Written request:
Format the part of the data that runs from its beginning through the line containing "edge [color=steelblue1 fontname=Helvetica", both ends included, as a JSON list of strings with one string per line and no blank lines. Leave the pictures out of the list.
* * * * * * *
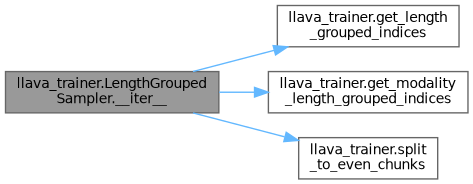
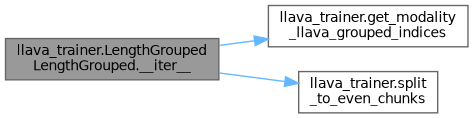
  digraph {
    rankdir=LR
    node [color=grey40 fillcolor=white fontname=Helvetica fontsize=10 shape=box style=filled]
    edge [color=steelblue1 fontname=Helvetica fontsize=10 labelfontname=Helvetica labelfontsize=10 style=solid]
-   n1 [color=gray40 fillcolor=grey60 fontcolor=black height=0.2 label="llava_trainer.LengthGrouped\lSampler.__iter__" width=0.4]
-   n2 [height=0.2 label="llava_trainer.get_length\l_grouped_indices" width=0.4]
-   n3 [height=0.2 label="llava_trainer.get_modality\l_length_grouped_indices" width=0.4]
+   n1 [color=gray40 fillcolor=grey60 fontcolor=black height=0.2 label="llava_trainer.LengthGrouped\lLengthGrouped.__iter__" width=0.4]
+   n3 [height=0.2 label="llava_trainer.get_modality\l_llava_grouped_indices" width=0.4]
    n4 [height=0.2 label="llava_trainer.split\l_to_even_chunks" width=0.4]
-   n1 -> n2
    n1 -> n3
    n1 -> n4
  }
* * * * * * *
Final result:
[
  "  digraph {",
  "    rankdir=LR",
  "    node [color=grey40 fillcolor=white fontname=Helvetica fontsize=10 shape=box style=filled]",
  "    edge [color=steelblue1 fontname=Helvetica fontsize=10 labelfontname=Helvetica labelfontsize=10 style=solid]"
]